Looking Ahead Diagonally

[svg diagram]

We can apply similar simplifying assumptions when moving diagonally. In this example we're moving up and to the right.

[svg diagram]

The first assumption we can make here is that our neighbors to the left and below can be reached optimally from our parent via direct vertical or horizontal moves.

[svg diagram]

We can also assume the same about the nodes up and to the left and down and to the right. These can also be reached more efficiently via the neighbors to the left and below.

[svg diagram]

This leaves us with three neighbors to consider: the two above and to the right, and one diagonally in our original direction of travel.

[svg diagram]

Similar to the forced neighbors during horizontal movement, when an obstacle is present to our left or below, the neighbors diagonally up-and-left and down-and-right cannot be reached any other way but through us. These are the forced neighbors for diagonal movement.

How might we jump ahead when moving diagonally, when there are three neighbors to consider?

# [Source data]

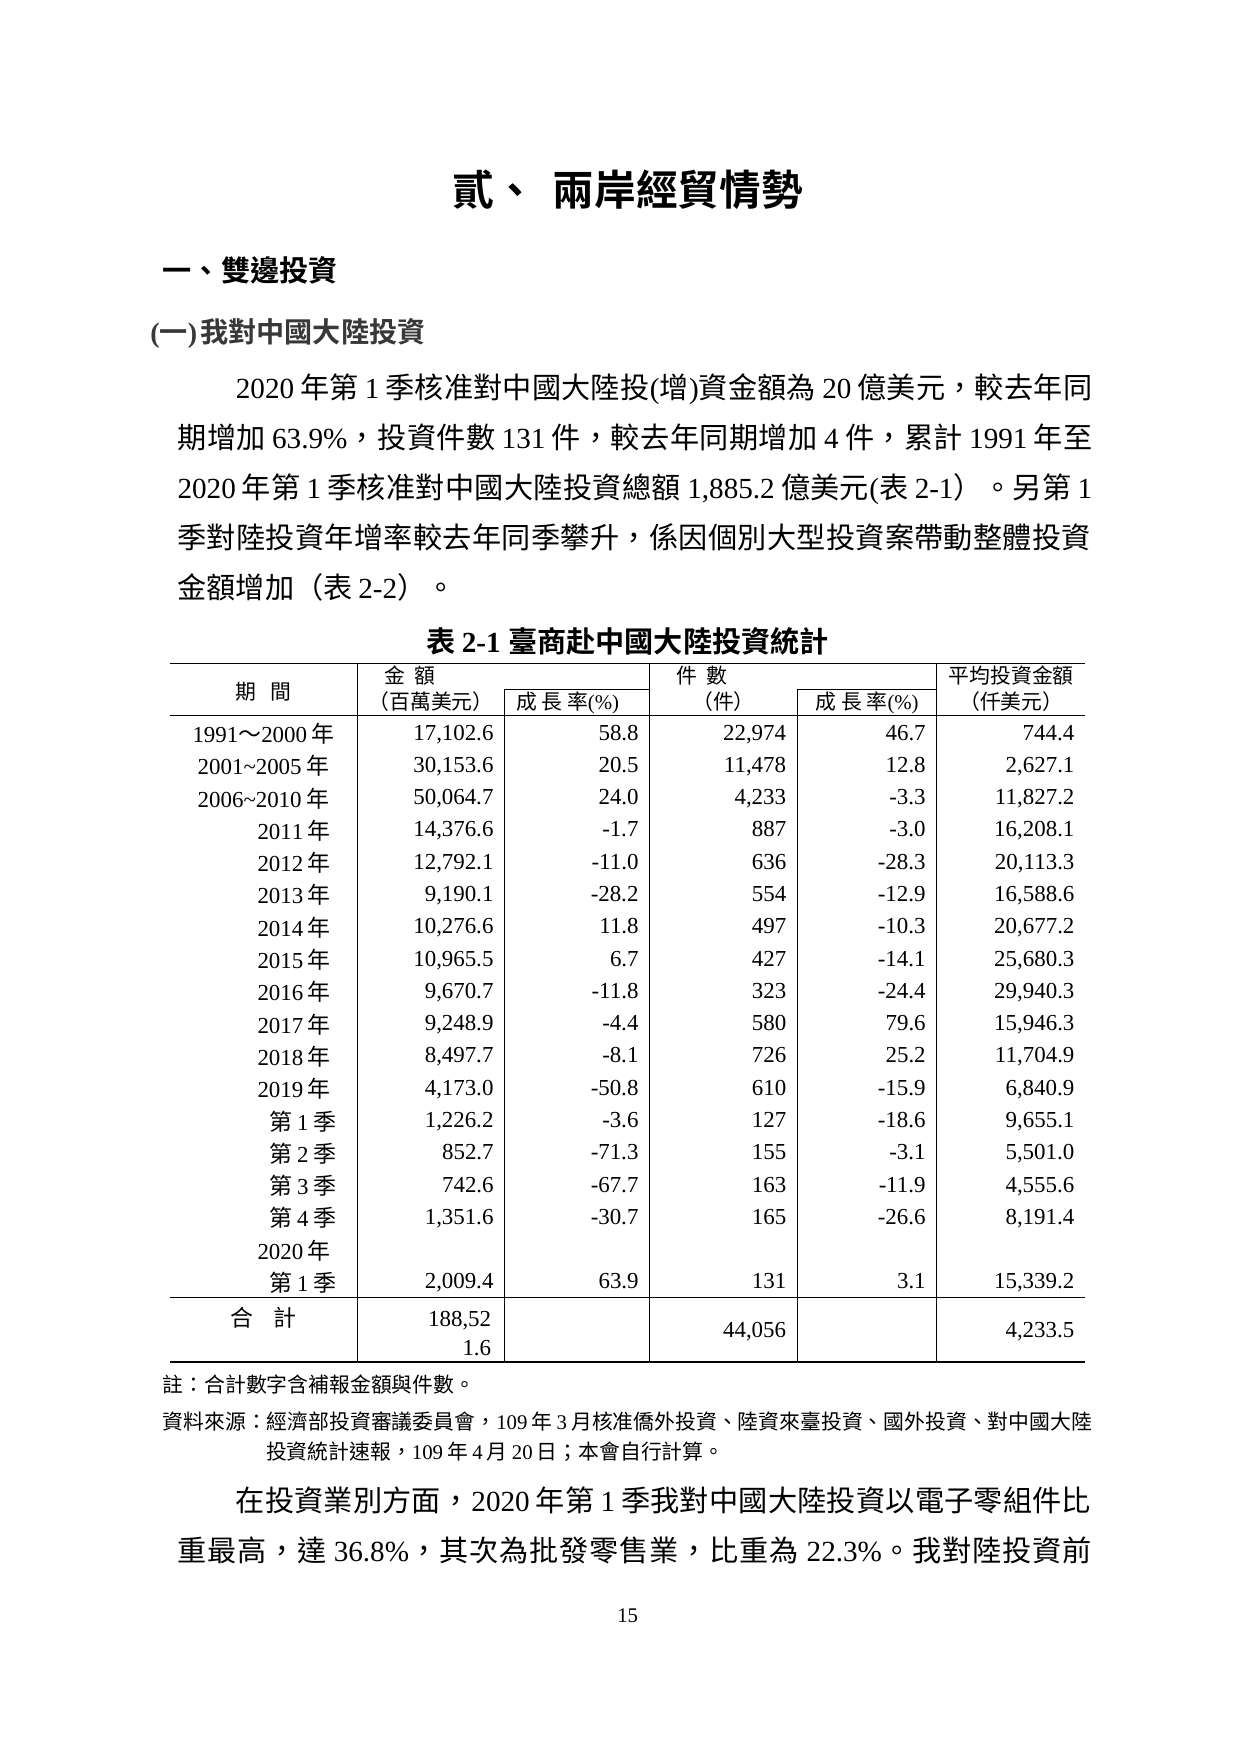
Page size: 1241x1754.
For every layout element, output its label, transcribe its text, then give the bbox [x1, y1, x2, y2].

# [Goal]
Reproduce the full excerpt on moving diagonally, word for word. The data was drawn from a separate source.

# [Response to the task]
Looking Ahead Diagonally

[svg diagram]

We can apply similar simplifying assumptions when moving diagonally. In this example we're moving up and to the right.

[svg diagram]

The first assumption we can make here is that our neighbors to the left and below can be reached optimally from our parent via direct vertical or horizontal moves.

[svg diagram]

We can also assume the same about the nodes up and to the left and down and to the right. These can also be reached more efficiently via the neighbors to the left and below.

[svg diagram]

This leaves us with three neighbors to consider: the two above and to the right, and one diagonally in our original direction of travel.

[svg diagram]

Similar to the forced neighbors during horizontal movement, when an obstacle is present to our left or below, the neighbors diagonally up-and-left and down-and-right cannot be reached any other way but through us. These are the forced neighbors for diagonal movement.

How might we jump ahead when moving diagonally, when there are three neighbors to consider?